President’s bailout of Wall St. too much and came too late


The Federal Bureau of Investigation has launched an investigation into whether fraud played a role in the failure of Fannie Mae, Freddie Mac, Lehman Brothers and AIG, Inc. The failures contributed to the stock market’s recent single day loss of $1.2 trillion. While it is important to hold those accountable for wrong-doing in the market, an equally important question is whether vigorous oversight, investigations and prosecutions could have had a positive impact on the financial markets?

According to the Los Angles Times, the FBI was aware, as early as 2004, that the subprime mortgage business was rife with “shady operators and billions in losses were possible.” Chris Swecker, the FBI’s director of criminal investigations said at the time, “It has the potential to be an epidemic ... we think we can prevent a problem that could have as much impact as the S&L crisis.”

The problem began when lenders aggressively offered subprime mortgages to risky borrowers. The loans with higher fees and interest rates were contingent on the premise that property values would continue to increase and lenders, as well as homeowners, would be protected. The predatory mortgages were then bundled into investments known as collateralized debt obligations and sold to investors worldwide. Many banks sold unregulated insurance policies on the mortgage debt, often without reserves to cover potential losses. Again, banks gambled on property values continuing to rise.
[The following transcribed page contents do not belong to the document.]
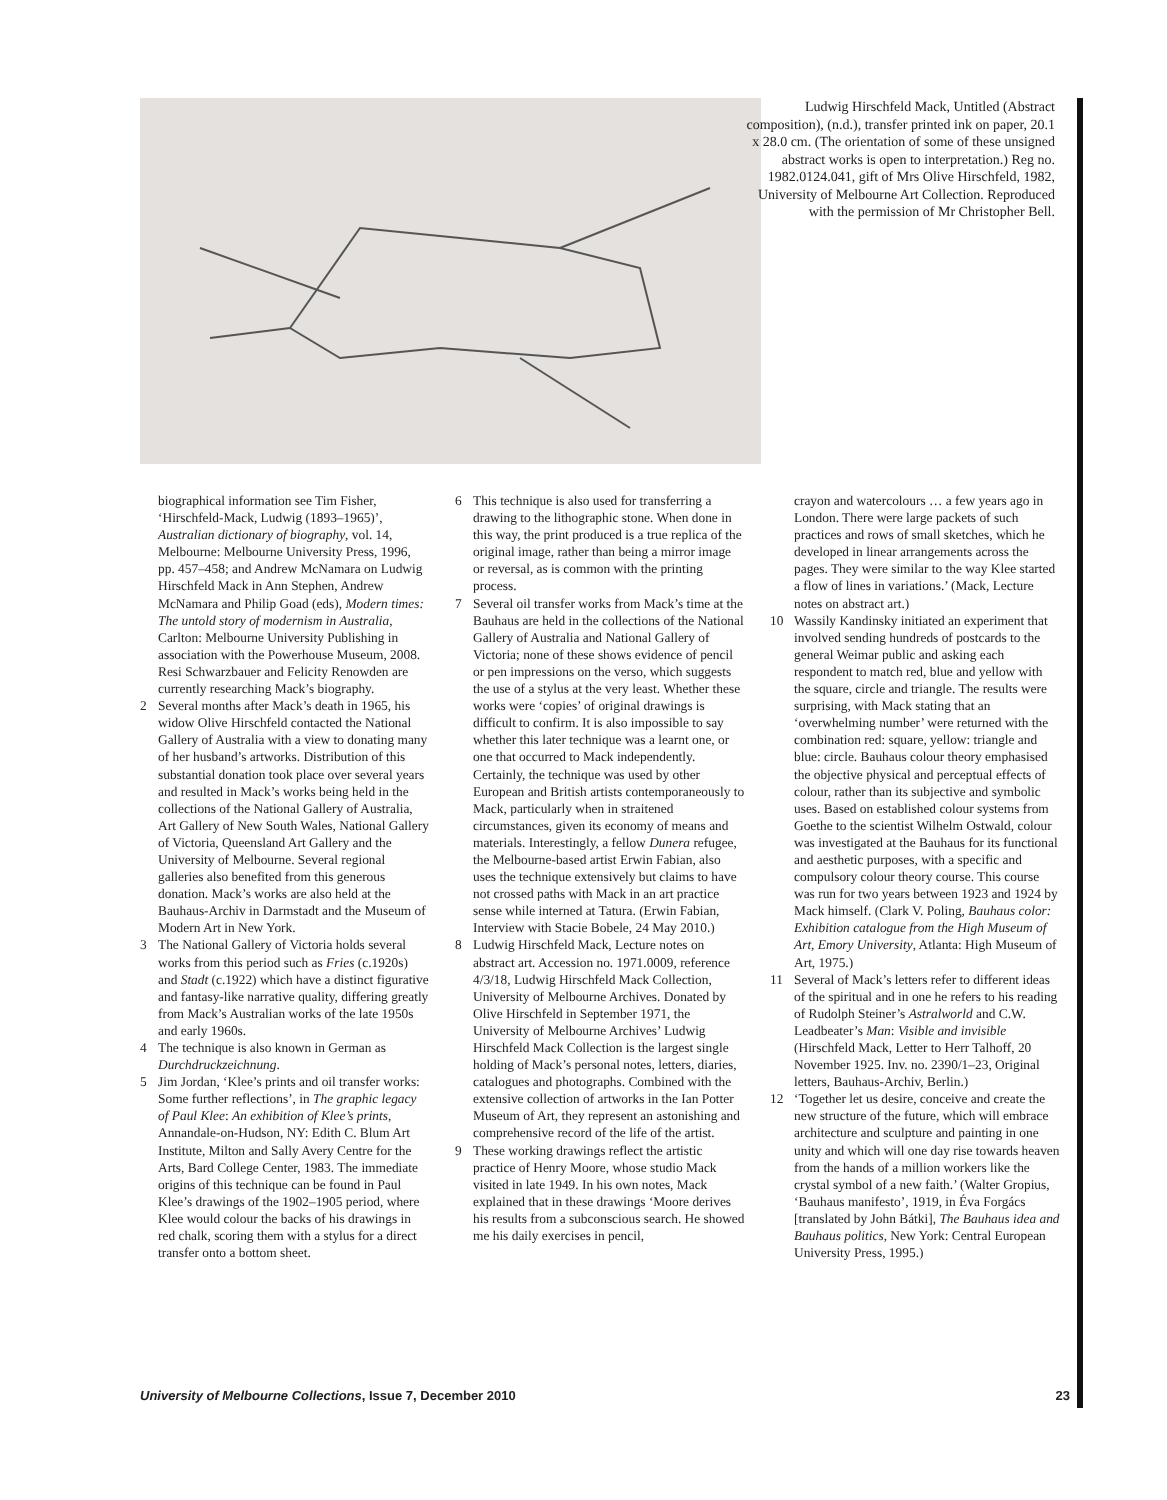Ludwig Hirschfeld Mack, Untitled (Abstract composition), (n.d.), transfer printed ink on paper, 20.1 x 28.0 cm. (The orientation of some of these unsigned abstract works is open to interpretation.) Reg no. 1982.0124.041, gift of Mrs Olive Hirschfeld, 1982, University of Melbourne Art Collection. Reproduced with the permission of Mr Christopher Bell.
biographical information see Tim Fisher, ‘Hirschfeld-Mack, Ludwig (1893–1965)’, Australian dictionary of biography, vol. 14, Melbourne: Melbourne University Press, 1996, pp. 457–458; and Andrew McNamara on Ludwig Hirschfeld Mack in Ann Stephen, Andrew McNamara and Philip Goad (eds), Modern times: The untold story of modernism in Australia, Carlton: Melbourne University Publishing in association with the Powerhouse Museum, 2008. Resi Schwarzbauer and Felicity Renowden are currently researching Mack’s biography.
2 Several months after Mack’s death in 1965, his widow Olive Hirschfeld contacted the National Gallery of Australia with a view to donating many of her husband’s artworks. Distribution of this substantial donation took place over several years and resulted in Mack’s works being held in the collections of the National Gallery of Australia, Art Gallery of New South Wales, National Gallery of Victoria, Queensland Art Gallery and the University of Melbourne. Several regional galleries also benefited from this generous donation. Mack’s works are also held at the Bauhaus-Archiv in Darmstadt and the Museum of Modern Art in New York.
3 The National Gallery of Victoria holds several works from this period such as Fries (c.1920s) and Stadt (c.1922) which have a distinct figurative and fantasy-like narrative quality, differing greatly from Mack’s Australian works of the late 1950s and early 1960s.
4 The technique is also known in German as Durchdruckzeichnung.
5 Jim Jordan, ‘Klee’s prints and oil transfer works: Some further reflections’, in The graphic legacy of Paul Klee: An exhibition of Klee’s prints, Annandale-on-Hudson, NY: Edith C. Blum Art Institute, Milton and Sally Avery Centre for the Arts, Bard College Center, 1983. The immediate origins of this technique can be found in Paul Klee’s drawings of the 1902–1905 period, where Klee would colour the backs of his drawings in red chalk, scoring them with a stylus for a direct transfer onto a bottom sheet.
6 This technique is also used for transferring a drawing to the lithographic stone. When done in this way, the print produced is a true replica of the original image, rather than being a mirror image or reversal, as is common with the printing process.
7 Several oil transfer works from Mack’s time at the Bauhaus are held in the collections of the National Gallery of Australia and National Gallery of Victoria; none of these shows evidence of pencil or pen impressions on the verso, which suggests the use of a stylus at the very least. Whether these works were ‘copies’ of original drawings is difficult to confirm. It is also impossible to say whether this later technique was a learnt one, or one that occurred to Mack independently. Certainly, the technique was used by other European and British artists contemporaneously to Mack, particularly when in straitened circumstances, given its economy of means and materials. Interestingly, a fellow Dunera refugee, the Melbourne-based artist Erwin Fabian, also uses the technique extensively but claims to have not crossed paths with Mack in an art practice sense while interned at Tatura. (Erwin Fabian, Interview with Stacie Bobele, 24 May 2010.)
8 Ludwig Hirschfeld Mack, Lecture notes on abstract art. Accession no. 1971.0009, reference 4/3/18, Ludwig Hirschfeld Mack Collection, University of Melbourne Archives. Donated by Olive Hirschfeld in September 1971, the University of Melbourne Archives’ Ludwig Hirschfeld Mack Collection is the largest single holding of Mack’s personal notes, letters, diaries, catalogues and photographs. Combined with the extensive collection of artworks in the Ian Potter Museum of Art, they represent an astonishing and comprehensive record of the life of the artist.
9 These working drawings reflect the artistic practice of Henry Moore, whose studio Mack visited in late 1949. In his own notes, Mack explained that in these drawings ‘Moore derives his results from a subconscious search. He showed me his daily exercises in pencil,
crayon and watercolours … a few years ago in London. There were large packets of such practices and rows of small sketches, which he developed in linear arrangements across the pages. They were similar to the way Klee started a flow of lines in variations.’ (Mack, Lecture notes on abstract art.)
10 Wassily Kandinsky initiated an experiment that involved sending hundreds of postcards to the general Weimar public and asking each respondent to match red, blue and yellow with the square, circle and triangle. The results were surprising, with Mack stating that an ‘overwhelming number’ were returned with the combination red: square, yellow: triangle and blue: circle. Bauhaus colour theory emphasised the objective physical and perceptual effects of colour, rather than its subjective and symbolic uses. Based on established colour systems from Goethe to the scientist Wilhelm Ostwald, colour was investigated at the Bauhaus for its functional and aesthetic purposes, with a specific and compulsory colour theory course. This course was run for two years between 1923 and 1924 by Mack himself. (Clark V. Poling, Bauhaus color: Exhibition catalogue from the High Museum of Art, Emory University, Atlanta: High Museum of Art, 1975.)
11 Several of Mack’s letters refer to different ideas of the spiritual and in one he refers to his reading of Rudolph Steiner’s Astralworld and C.W. Leadbeater’s Man: Visible and invisible (Hirschfeld Mack, Letter to Herr Talhoff, 20 November 1925. Inv. no. 2390/1–23, Original letters, Bauhaus-Archiv, Berlin.)
12 ‘Together let us desire, conceive and create the new structure of the future, which will embrace architecture and sculpture and painting in one unity and which will one day rise towards heaven from the hands of a million workers like the crystal symbol of a new faith.’ (Walter Gropius, ‘Bauhaus manifesto’, 1919, in Éva Forgács [translated by John Bátki], The Bauhaus idea and Bauhaus politics, New York: Central European University Press, 1995.)
University of Melbourne Collections, Issue 7, December 2010 23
When the real estate bubble burst the ripples were felt from top to bottom. Homeowners could not sell their houses for enough to pay off their mortgages, banks were on the hook for default premiums they did not have the reserves to pay, and investment banks lost billions.

Why did President Bush’s Justice Department fail to intervene as suggested by the FBI in 2004? In fact the administration did have an influence on the looming crisis but not in the way you might think. Since 9/11 the primary focus of the FBI has been terrorism. More than 2,400 agents assigned to criminal investigations were transferred to domestic terrorism details and few were replaced. An investigation by the Seattle Post-Intelligencer found that the number of criminal cases investigated by the FBI had steadily declined. In 2005, the FBI brought about 20,000 cases to prosecutors, compared with about 31,000 in 2000. More telling, according to the Post-Intelligencer, was the 65-percent drop in white-collar crime investigations between 2000 and 2005.

The FBI had asked two Bush administration attorneys general to increase the budget and personnel involved in criminal investigations. The requests were ignored. Dale Watson, a former FBI executive assistant director, told the Post-Intelligencer that by the time the FBI started preparing its fiscal 2007 budget, “we realized we were going to have to pull out of some areas—bank fraud, investment fraud, ID theft—cases that protect the financial infrastructure of the country.”

The Bush administration’s influence on today’s financial crisis goes beyond merely underfunding or ignoring corporate corruption, but actually signaling to corporate wrong-doers that they will not be prosecuted and that they can actually pay their way out of corporate crime.

Prosecution agreements

Eric Lichtblau of The New York Times recently wrote about the Bush administration’s ever-increasing use of deferred prosecution agreements. In cases where the FBI had investigated and alleged corporate wrong-doing the prosecution could be set aside if the corporation paid a hefty fine and agreed to have outside monitors impose internal reforms. The company never admits guilt and the agreements generally expire in a couple of years with the charges being permanently dismissed. In one case a corporation paid $52 million to former attorney general John Ashcroft’s consulting firm to serve as the outside monitor.

According to Lichtblau, “Deferred prosecutions have become a favorite tool of the Bush administration (35 agreements last year). But some legal experts now wonder if the policy shift has led companies, in particular institutions now under investigation for their roles in the subprime mortgage debacle, to test the limits of corporate anti-fraud laws.”

As President Bush and congressional leaders resort to a $700 billion-plus rescue package, it appears that a tiny fraction of that amount properly directed to the FBI to investigate investment fraud along with a more aggressive posture by the Justice Department with regard to corporate wrong-doing might have averted or at least mitigated the current world-wide financial crisis.

X Matthew T. Mangino is the former district attorney of Lawrence County and a featured columnist for the Pennsylvania Law Weekly.